Wenn man das weiß, kann man die Armee einsetzen, um dort mit mobilen Wasseraufbereitungsanlagen zu helfen. Auch den ökologischen Fußabdruck der Armee müssen wir berücksichtigen.

Luxemburger Wort: In Luxemburg wird das von der Armee eher kritisch gesehen. Man hat Ihnen grüne Ideologie vorgeworfen und dass Sie die Sicherheit der Soldaten aufs Spiel setzen. Eigentlich müssten Sie erst einmal hier Überzeugungsarbeit leisten ...

François Bausch: Das tue ich auch. Aber die Soldaten in Gefahr bringen ... Ich weiß ja nicht, was die Menschen sich vorstellen. Ich bin nicht so naiv zu meinen, dass die Armee morgen mit Elektropanzern in den Einsatz geht (lacht). Darum geht es nicht. Aber wir wollen beispielsweise erreichen, dass der Häerebierg sich energetisch selbst versorgt. Was unsere Auslandsmissionen betrifft, könnten wir uns zum Beispiel im Bereich Wasseraufbereitungsanlagen spezialisieren. Oder im Bereich Energie: zum Beispiel in Afrika, mit dem Aufbau von solaren Wasserpumpen.

Luxemburger Wort: 2017 hat Etienne Schneider die Lignes directrices de la défense bis 2025 vorgestellt. Werden Sie die Richtlinien überarbeiten?

François Bausch: Das haben wir gemacht. Wir möchten weg von den Dingos hin zu Drohnen. Wir haben die Missionen neu ausgerichtet und die soziale Rolle der Armee in den Mittelpunkt gestellt. Mir ist wichtig, den freiwilligen Soldaten berufliche Perspektiven zu bieten.
Was den Militärsatelliten Govsat betrifft, ist mir wichtig, dass die Verträge, die wir abschließen, sauber sind. Das heißt, dass der Satellit nicht für Militäreinsätze genutzt wird, für die kein NATO-oder UNO-Mandat vorliegt.

Luxemburger Wort: Was planen Sie in puncto Militärmedizin und dem Militärspital?

François Bausch: Dieses Projekt läuft auch weiter, aber ich habe es angepasst. Ein Militärkrankenhaus zu bauen nur für den Notfall, so wie es ursprünglich geplant war, macht wenig Sinn. Mit der AMMD und der Uni werden wir jetzt ein Projekt auf die Beine stellen, um uns im Bereich Militärmedizin zu spezialisieren und Forschung zu betreiben.

 

Luxemburger Wort: Bei der Polizei wollen Sie eine neue Karriere schaffen. Was hat es damit auf sich?

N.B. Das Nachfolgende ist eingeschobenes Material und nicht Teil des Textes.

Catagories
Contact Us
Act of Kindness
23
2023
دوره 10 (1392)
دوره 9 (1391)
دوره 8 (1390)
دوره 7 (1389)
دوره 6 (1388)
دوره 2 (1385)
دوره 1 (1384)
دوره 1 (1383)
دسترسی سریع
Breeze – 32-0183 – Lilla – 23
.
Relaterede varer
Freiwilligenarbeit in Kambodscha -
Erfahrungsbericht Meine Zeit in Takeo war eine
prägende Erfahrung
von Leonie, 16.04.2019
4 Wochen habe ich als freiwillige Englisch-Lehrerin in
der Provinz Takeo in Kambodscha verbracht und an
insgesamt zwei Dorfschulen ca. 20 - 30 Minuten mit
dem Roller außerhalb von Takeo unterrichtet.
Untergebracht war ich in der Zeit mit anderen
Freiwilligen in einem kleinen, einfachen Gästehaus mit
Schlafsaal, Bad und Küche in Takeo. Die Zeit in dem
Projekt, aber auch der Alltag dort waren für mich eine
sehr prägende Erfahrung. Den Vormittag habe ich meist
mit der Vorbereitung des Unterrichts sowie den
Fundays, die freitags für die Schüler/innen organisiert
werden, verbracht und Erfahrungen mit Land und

François Bausch: Im Polizeiwesen gibt es Aufgaben, die von ausgebildeten Polizisten wahrgenommen werden, für die sie eigentlich überqualifiziert sind, und die der Polizei viele Ressourcen abziehen - ein Beispiel ist der Gefangenentransport. Solche Aufgaben könnten auch von Personen wahrgenommen werden, die einem spezifischen Polizeikorps angehören mit einer geringeren Qualifizierung.
Ein zweites Standbein könnte die Bewachung in den Ministerien oder im Parlament sein. Mir schwebt eine C-Karriere vor. Rekrutiert würden prioritär Freiwillige aus der Armee.

Luxemburger Wort: Konnten Sie in der Sommerpause Abstand vom politischen Stress nehmen?

François Bausch: Ja. Ich war drei Wochen weg, ein Mix aus Kultur und Ausruhen, wie ich es jedes Jahr tue. Reisen ist eines meiner Laster und ich weiß, dass mein Fußabdruck nicht der allerbeste ist. Aber ich stehe dazu, weil es wichtig ist, dass die Menschen ihren Horizont verlassen.